[What the task asks] For every line in the entries that contains "neck", show the whole line.
**** Data for review
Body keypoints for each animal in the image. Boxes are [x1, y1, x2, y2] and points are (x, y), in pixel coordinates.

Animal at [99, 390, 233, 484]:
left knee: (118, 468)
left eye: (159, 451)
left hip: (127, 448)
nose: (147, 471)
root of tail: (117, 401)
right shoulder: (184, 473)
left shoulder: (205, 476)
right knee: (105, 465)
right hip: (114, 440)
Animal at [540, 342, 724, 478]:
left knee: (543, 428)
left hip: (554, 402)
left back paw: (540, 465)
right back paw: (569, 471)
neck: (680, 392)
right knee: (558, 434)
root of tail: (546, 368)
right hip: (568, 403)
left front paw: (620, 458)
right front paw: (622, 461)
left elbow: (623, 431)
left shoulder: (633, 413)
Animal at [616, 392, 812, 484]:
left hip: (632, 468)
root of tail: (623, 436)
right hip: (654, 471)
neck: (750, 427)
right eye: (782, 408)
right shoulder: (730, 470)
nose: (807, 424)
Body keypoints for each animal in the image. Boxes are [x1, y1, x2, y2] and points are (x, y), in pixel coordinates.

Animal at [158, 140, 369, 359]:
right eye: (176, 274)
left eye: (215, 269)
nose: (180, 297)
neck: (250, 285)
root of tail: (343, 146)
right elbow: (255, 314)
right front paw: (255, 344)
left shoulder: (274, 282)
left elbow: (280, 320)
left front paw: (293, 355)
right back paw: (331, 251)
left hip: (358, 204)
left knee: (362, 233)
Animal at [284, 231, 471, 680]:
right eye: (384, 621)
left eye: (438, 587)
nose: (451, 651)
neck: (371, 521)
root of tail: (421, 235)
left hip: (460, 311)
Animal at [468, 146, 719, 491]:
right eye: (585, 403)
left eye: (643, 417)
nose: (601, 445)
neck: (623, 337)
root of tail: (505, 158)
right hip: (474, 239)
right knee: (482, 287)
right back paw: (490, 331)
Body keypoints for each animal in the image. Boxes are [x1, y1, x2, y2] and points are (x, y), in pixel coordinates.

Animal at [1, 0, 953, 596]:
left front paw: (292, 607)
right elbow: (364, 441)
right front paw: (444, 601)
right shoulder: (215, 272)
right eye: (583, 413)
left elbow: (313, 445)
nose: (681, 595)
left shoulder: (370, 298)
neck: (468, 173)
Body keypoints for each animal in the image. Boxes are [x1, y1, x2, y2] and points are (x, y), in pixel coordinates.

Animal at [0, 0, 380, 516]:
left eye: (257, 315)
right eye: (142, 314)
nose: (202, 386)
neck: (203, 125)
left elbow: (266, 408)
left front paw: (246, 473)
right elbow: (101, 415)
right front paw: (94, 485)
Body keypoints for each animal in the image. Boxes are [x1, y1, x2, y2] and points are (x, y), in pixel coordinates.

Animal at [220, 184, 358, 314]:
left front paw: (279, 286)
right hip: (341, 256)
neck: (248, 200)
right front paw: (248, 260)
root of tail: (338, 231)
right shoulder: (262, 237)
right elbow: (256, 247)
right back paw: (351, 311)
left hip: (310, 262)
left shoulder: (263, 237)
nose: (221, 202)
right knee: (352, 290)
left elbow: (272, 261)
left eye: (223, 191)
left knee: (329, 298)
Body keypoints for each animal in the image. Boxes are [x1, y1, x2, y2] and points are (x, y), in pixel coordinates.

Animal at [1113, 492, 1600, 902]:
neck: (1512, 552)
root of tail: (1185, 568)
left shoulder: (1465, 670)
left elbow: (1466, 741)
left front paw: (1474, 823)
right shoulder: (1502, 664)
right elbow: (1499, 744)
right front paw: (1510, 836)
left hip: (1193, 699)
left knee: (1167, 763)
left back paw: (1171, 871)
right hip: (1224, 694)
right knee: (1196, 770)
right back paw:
********
[Response to the exercise]
neck: (680, 392)
neck: (750, 427)
neck: (250, 285)
neck: (371, 521)
neck: (623, 337)
neck: (468, 173)
neck: (203, 125)
neck: (248, 200)
neck: (1512, 552)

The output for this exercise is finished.